Text provided
↓
Most solutions suggest using something akin to 

a = [10,12,13,8]
# get set of full numbers
allNums = set( (x for x in range(min(a),max(a)+1)))
# do some kind of set operation / symetric difference

This needs 2 iterations of a to fetch min(a) and max(a) as values from the list to build the range that entails all numbers between min(a) and max(a).

It is easy to simplify this to just one pass of a:

def minmax(data):
    """Get the min and max of an iterable in O(n) time and constant space."""
    minValue = data[0]
    maxValue = data[0]
    for d in data[1:]:
        minValue = d if d < minValue else minValue
        maxValue = d if d > maxValue else maxValue
    return (minValue,maxValue)

that retrieves both in O(n) time and constant space.

Is there some way to do this with built-ins / modules in python?

Edit: Agreed: min() and max() are both O(n) as well - but used twice (which is constant and reduced to O(n) - yep) - but it is still slower to do it twice then once.

Edit with some benchmarkings: 

import timeit

# 100k random numbers to min/max upon
data = """import random
random.seed(42)
data = random.choices(range(1000000),k=100000)"""

Functool reduce approach: 

t1 = timeit.timeit("""
mi,ma=minmax(data)
""",setup="""
import functools

def minmax(aa):
    return functools.reduce(lambda mm,xx : ( min(mm[0],xx),max(mm[1],xx)) , aa, ( aa[0],aa[0],))
↑
Challenges
**1)** In the post about finding a list's minimum and maximum, what time and space cost does the docstring of the `minmax` function claim?
**2)** Decide whether each statement agrees with the post about finding a list's minimum and maximum, giving yes or no and quoting the words of the post that decide it.
(a) The benchmark runs on 100,000 random numbers.
(b) The author considers calling min() and max() separately to be as fast as a single pass.
(c) The benchmark setup seeds the random generator with 7.

Stored rows
↓
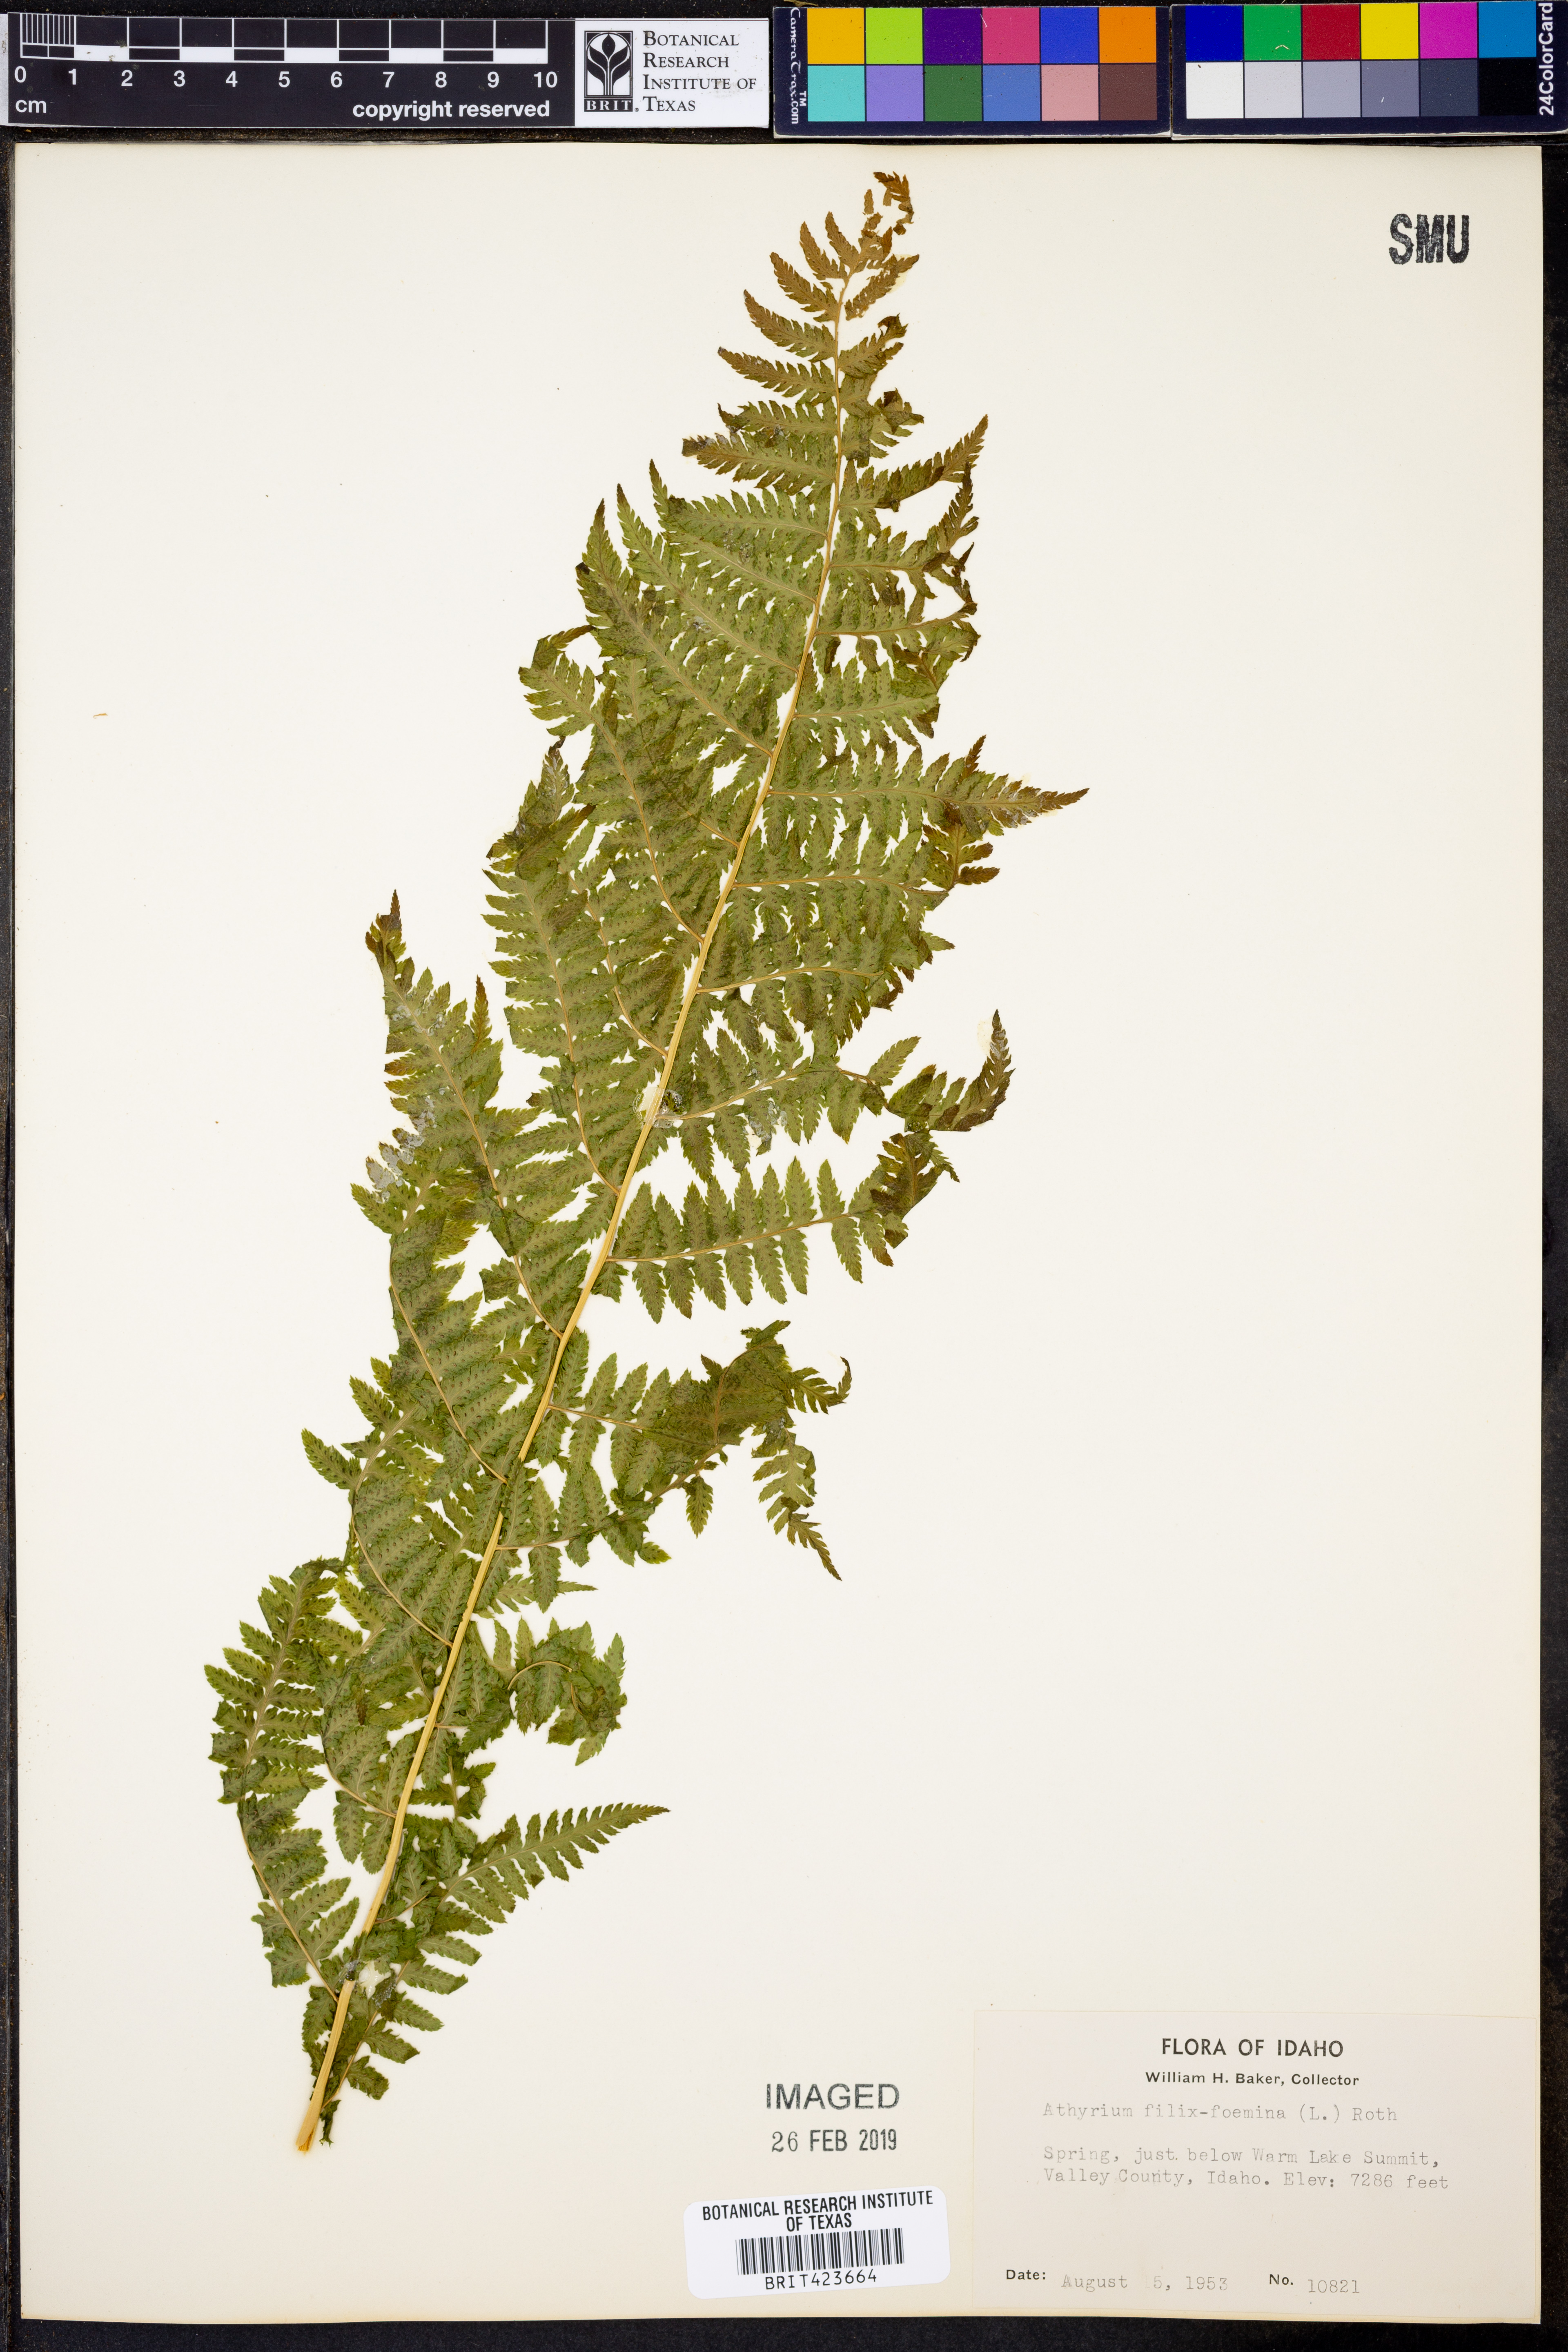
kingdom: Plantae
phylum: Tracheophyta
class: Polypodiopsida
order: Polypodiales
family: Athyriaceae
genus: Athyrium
↑
Answers to the tasks
**1)** O(n) time and constant space.

**2)**
(a) Yes: "100k random numbers to min/max upon"
(b) No: "it is still slower to do it twice then once"
(c) No: "random.seed(42)"